El hecho de que se produzcan (clasificaciones, perfiles, etc.) responde a la necesidad de delimitar mediante la exclusión de “ciertos grupos” que se consideran “peligrosos”. Ello no quiere decir que no existan condiciones en ciertos sujetos que cometen actos que trastornan el orden social, como asesinatos, fraudes, robos, etc. Sin embargo al pretender explicar tales actos como elementos de conductas claras y específicamente estudiadas, como expresión de patologías subyacentes en los cerebros o genes de aquellos que los cometen, dejamos de entender su sentido y su mensaje: lo que quieren decir, y manifiestan, incluso más allá de sus intenciones concientes.
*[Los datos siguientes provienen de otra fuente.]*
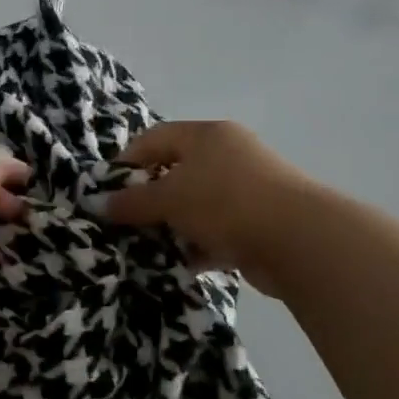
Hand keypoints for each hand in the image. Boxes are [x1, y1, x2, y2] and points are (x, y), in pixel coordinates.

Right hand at [104, 121, 317, 295]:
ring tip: (148, 247)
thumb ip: (131, 202)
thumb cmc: (225, 202)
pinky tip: (181, 263)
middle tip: (126, 221)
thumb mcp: (168, 199)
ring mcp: (247, 189)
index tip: (107, 191)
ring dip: (173, 225)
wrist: (299, 241)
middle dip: (149, 198)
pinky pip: (217, 230)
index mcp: (206, 135)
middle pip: (175, 171)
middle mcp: (228, 154)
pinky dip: (199, 244)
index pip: (154, 138)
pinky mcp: (260, 222)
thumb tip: (98, 204)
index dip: (126, 161)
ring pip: (196, 204)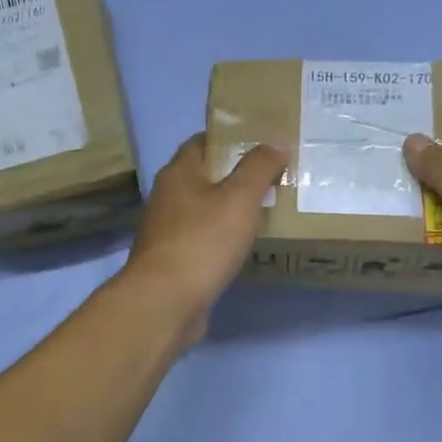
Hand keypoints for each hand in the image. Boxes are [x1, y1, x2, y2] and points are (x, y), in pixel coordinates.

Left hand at [123, 134, 287, 347]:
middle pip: (204, 177)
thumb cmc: (202, 241)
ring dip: (229, 210)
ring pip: (204, 210)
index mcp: (179, 173)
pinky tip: (243, 246)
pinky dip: (222, 238)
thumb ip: (259, 168)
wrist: (165, 302)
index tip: (263, 143)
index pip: (203, 142)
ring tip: (266, 210)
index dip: (231, 139)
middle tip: (273, 178)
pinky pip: (203, 239)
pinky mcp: (174, 260)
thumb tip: (275, 142)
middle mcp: (168, 197)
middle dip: (235, 176)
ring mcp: (168, 231)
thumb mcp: (239, 198)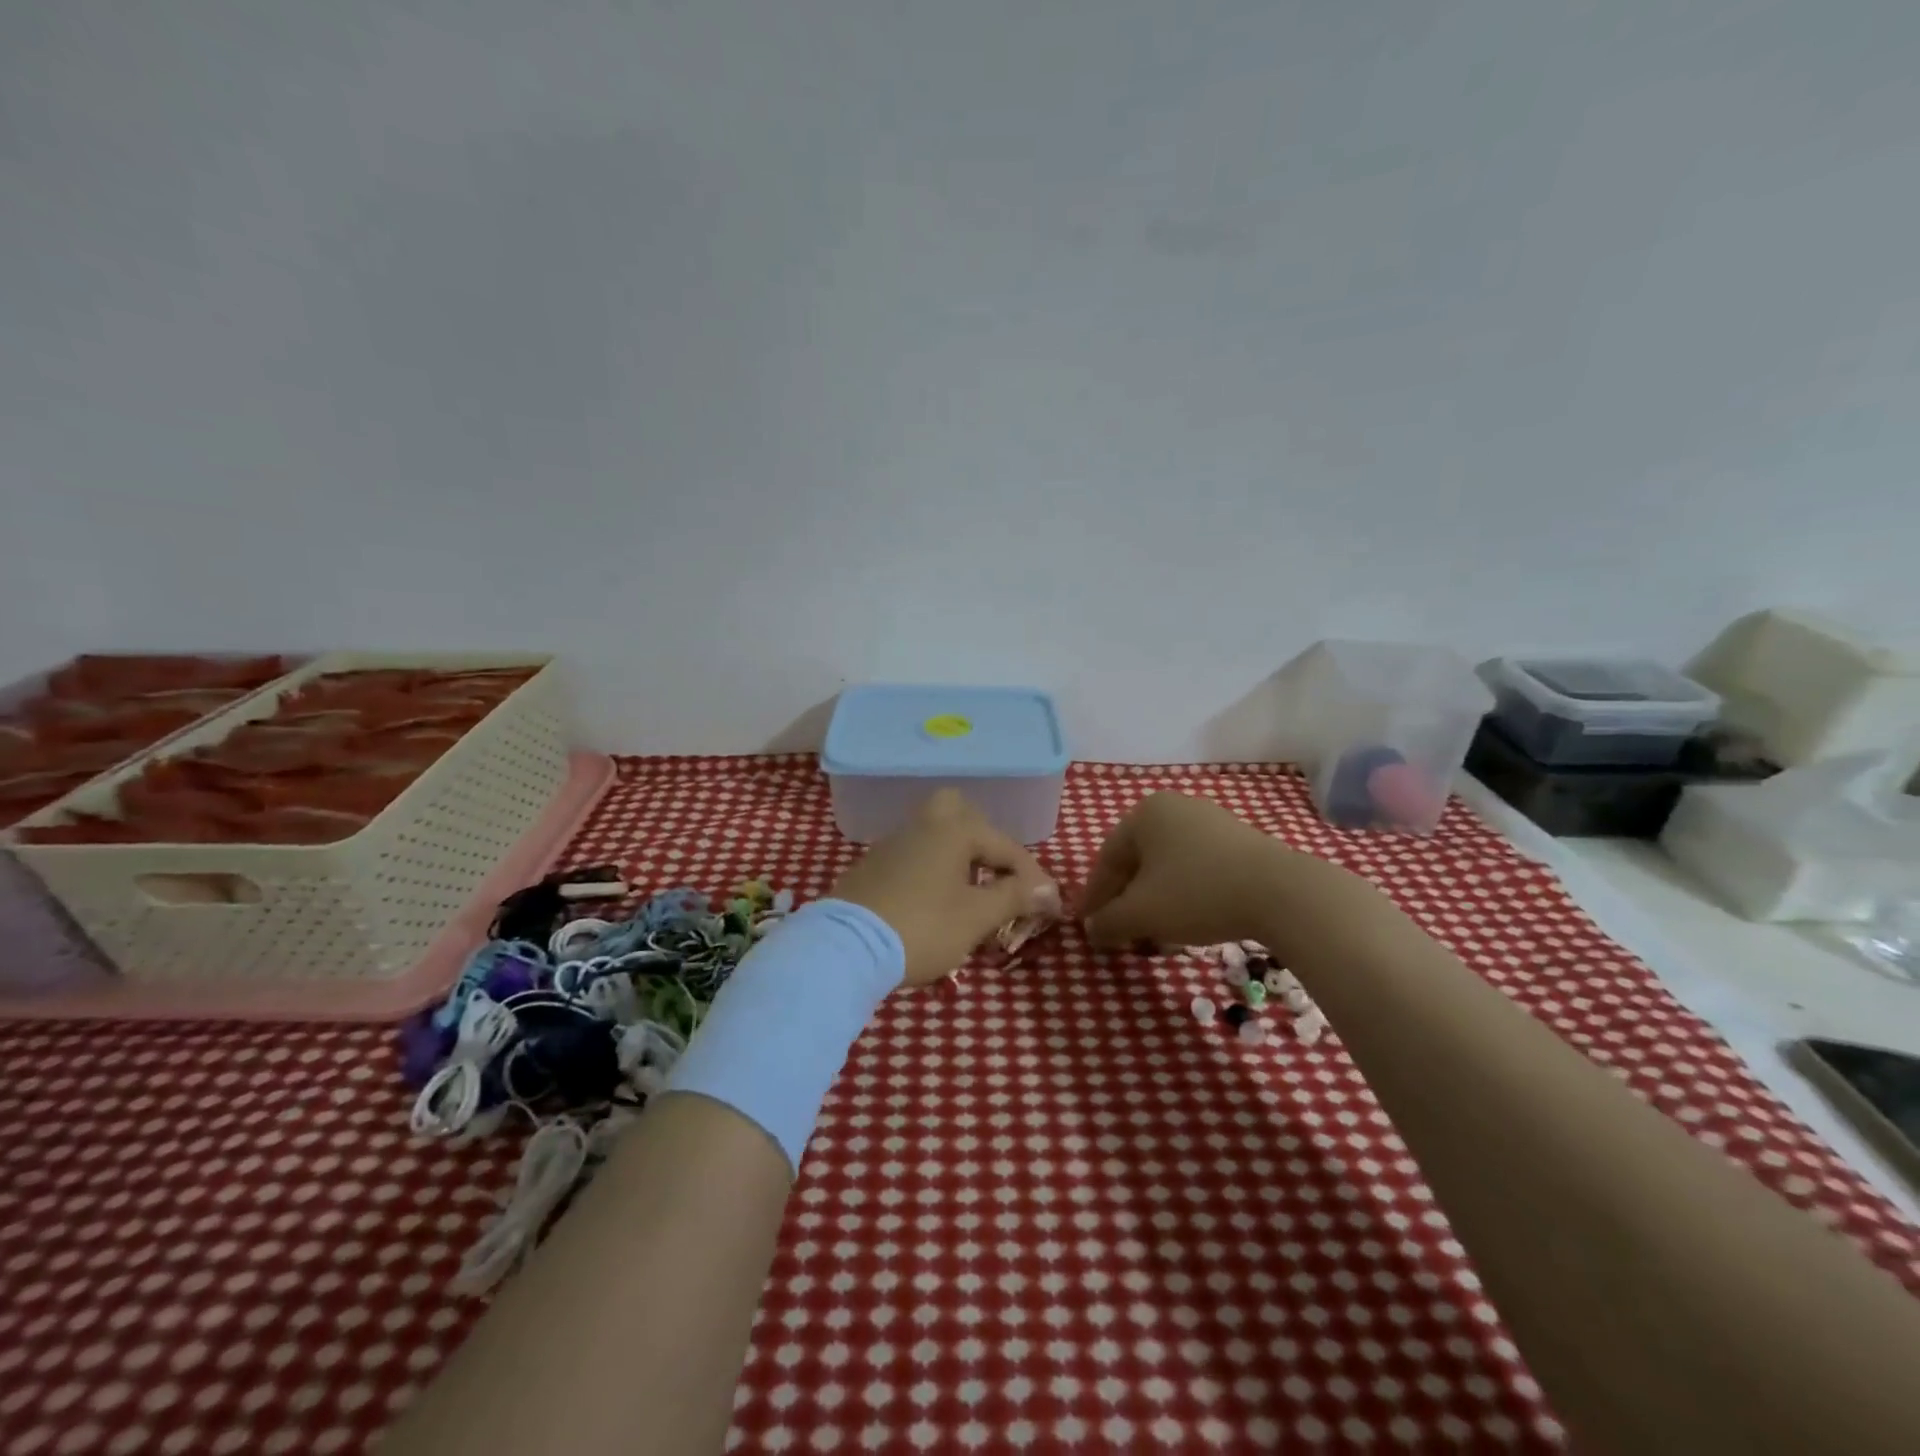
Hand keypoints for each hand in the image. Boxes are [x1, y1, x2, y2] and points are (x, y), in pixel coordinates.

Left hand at [831, 789, 1060, 986]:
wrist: (846, 948)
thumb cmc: (922, 927)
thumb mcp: (976, 917)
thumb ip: (1014, 897)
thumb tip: (1047, 889)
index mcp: (953, 830)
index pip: (1005, 847)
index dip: (1031, 878)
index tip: (1047, 907)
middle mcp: (922, 826)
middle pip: (959, 812)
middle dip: (983, 839)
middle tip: (996, 873)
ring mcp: (892, 844)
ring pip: (934, 835)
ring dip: (957, 857)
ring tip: (971, 896)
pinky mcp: (870, 867)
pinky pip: (912, 857)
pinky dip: (931, 871)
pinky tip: (933, 903)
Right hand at [1081, 792, 1360, 953]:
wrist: (1283, 894)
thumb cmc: (1197, 894)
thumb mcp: (1141, 913)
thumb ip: (1108, 922)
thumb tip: (1092, 930)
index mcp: (1144, 814)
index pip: (1106, 860)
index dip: (1095, 898)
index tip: (1089, 928)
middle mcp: (1175, 808)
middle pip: (1137, 863)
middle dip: (1127, 903)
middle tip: (1121, 934)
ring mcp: (1211, 822)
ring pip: (1168, 868)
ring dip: (1155, 904)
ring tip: (1155, 937)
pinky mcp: (1240, 842)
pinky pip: (1197, 869)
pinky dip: (1185, 897)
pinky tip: (1189, 925)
Pensemos, por ejemplo, en las diferencias entre una lectura literaria y una biogenética de algún aspecto de nuestra vida: amor, educación, gobernabilidad, criminalidad, etc.

 

Hablar de “los asesinos en serie” o de “El asesino en serie” pretende agrupar y describir a un sujeto por su pertenencia a una categoría, ello no implica que no se puedan presentar ciertos elementos claramente identificables: cosificación de la victima, lo que permite su seriación (se borran algunas de las particularidades de la identidad, el nombre, gustos, familia, etc.) aquel que elige para matar (en serie) solo elige a sus victimas mediante ciertos rasgos (color de pelo, genero, edad, lugar de origen, etc.) digamos que posee una relación, un vínculo, no con la persona, sino con aquello por que las elige (edad, color de ojos, raza, ropa, etc.) dándole muerte a “Eso” que le hace mirada; métodos de darles muerte; fechas, etc.

 

Por un lado, más que considerar esos actos, como expresiones de degeneración (cerebral y genética) de lo más “naturalmente sublime de lo humano”, podemos apreciar, ¿qué es lo que tales casos nos revelan sobre la psicología, absurdamente considerada como normal?:  ¿No es acaso esa seriación-cosificación que opera en el asesino en serie la misma que funciona en el negociante, vendedor, gobernante, etc. que pretenden dirigir su acción e influencia a cierto mercado, en donde los sujetos (tanto en el diseño del plan como en las estrategias ejecutadas) son reducidos a compradores, clientes, contribuyentes, usuarios? ¿No son acaso las miles de quejas de esos “usuarios” hacia la empresa, gobierno, sistema, etc. la resistencia y la manifestación de conformarse con solo ser tomados (escuchado) como cliente-negocio, sin opiniones, deseos e inquietudes…? ¿Podríamos decir que al teorizar (cifras, estadísticas, índices, presupuestos, etc.) sobre algo o alguien(es), en cierta manera se está cosificando, reduciendo un acto humano a un acto de las células, el cerebro o los genes? Como incluso se ha hecho con el Amor, al pretender realizar estudios sobre su “fisiología” cerebral –recientemente publicados; antidoping escolar; etc.